Start of Supplied text

Social Democrat Martin Schulz will ignore U.S. demands for Germany to spend 2 percent of gross domestic product on defense if he’s named chancellor in Germany’s general election in September.

President Donald Trump recently claimed Germany owes NATO “vast sums of money” for not contributing enough. Schulz — who has emerged as a serious contender for Chancellor Angela Merkel — denies a spending criteria was ever agreed upon, and said he will not put focus on reaching it. (RELATED: Trump Allegedly Handed Merkel A $370 Billion Bill For Defense)

“I’m not of the opinion that NATO has agreed to achieve this 2 percent goal in defense spending,” Schulz said at a Q&A with reporters Monday. “Twenty billion euros ($21 billion) or more in additional defense expenditures would certainly not be a goal my government would pursue.”

Schulz instead looks at the 2 percent target as a number countries should try to approach without being obligated to actually meet.

“If I interpret it correctly, all that was agreed was that we’d try to approach it,” Schulz said. “It doesn’t seem to me to be the highest priority to spend 20 billion euros more just to have a force armed to the teeth in the middle of Europe.”

End of Supplied text
Start of Records supplied

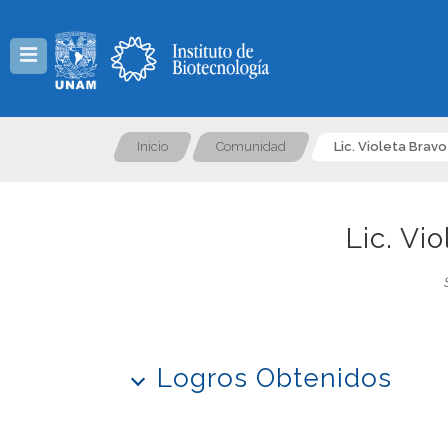
Menú
Inicio
Comunidad
Lic. Violeta Brav
Lic. Vi
Logros Obtenidos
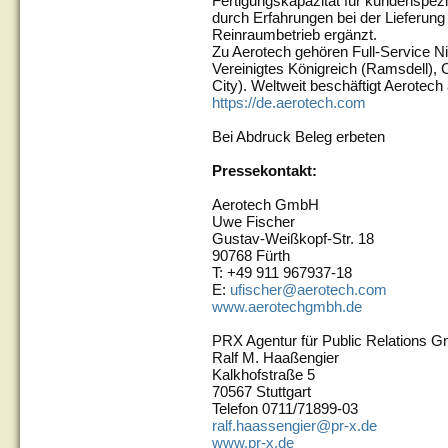
Fertigungskapazität für kundenspez
durch Erfahrungen bei der Lieferun
Reinraumbetrieb ergänzt.
Zu Aerotech gehören Full-Service Ni
Vereinigtes Königreich (Ramsdell), 
City). Weltweit beschäftigt Aerotech 
https://de.aerotech.com
Bei Abdruck Beleg erbeten
Pressekontakt:
Aerotech GmbH
Uwe Fischer
Gustav-Weißkopf-Str. 18
90768 Fürth
T: +49 911 967937-18
E:
ufischer@aerotech.com
www.aerotechgmbh.de
PRX Agentur für Public Relations 
Ralf M. Haaßengier
Kalkhofstraße 5
70567 Stuttgart
Telefon 0711/71899-03
ralf.haassengier@pr-x.de
www.pr-x.de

End of Records supplied

* _Explore the material_
1. Rewrite the page images and extracted text rows above with "Telefon" changed to "Tel.", keeping every other line the same. Leave the picture lines out of your answer.
2. Extend the article on Martin Schulz and the NATO defense spending target, picking up after its final sentence.

* _Per-task answers_
1.
Menú
Inicio
Comunidad
Lic. Violeta Brav
Lic. Vi
Logros Obtenidos
Fertigungskapazität für kundenspez
durch Erfahrungen bei der Lieferun
Reinraumbetrieb ergänzt.
Zu Aerotech gehören Full-Service Ni
Vereinigtes Königreich (Ramsdell), 
City). Weltweit beschäftigt Aerotech 
https://de.aerotech.com
Bei Abdruck Beleg erbeten
Pressekontakt:
Aerotech GmbH
Uwe Fischer
Gustav-Weißkopf-Str. 18
90768 Fürth
T: +49 911 967937-18
E:
ufischer@aerotech.com
www.aerotechgmbh.de
PRX Agentur für Public Relations 
Ralf M. Haaßengier
Kalkhofstraße 5
70567 Stuttgart
Tel. 0711/71899-03
ralf.haassengier@pr-x.de
www.pr-x.de

2.
German Foreign Minister Sigmar Gabriel recently suggested his country shouldn’t have to increase defense contributions since it spends billions to “stabilize countries and regions.” (RELATED: Germany: Spending On Refugees Should Count Toward Our NATO Bill)

“Two percent would mean military expenses of some 70 billion euros. I don’t know any German politician who would claim that is reachable nor desirable,” Gabriel said at a gathering of foreign ministers March 31 in Brussels.

Germany has spent $209.7 billion below the 2 percent target over the past eight years, according to NATO figures. The U.S. has spent well above 3 percent of its total GDP throughout the same period.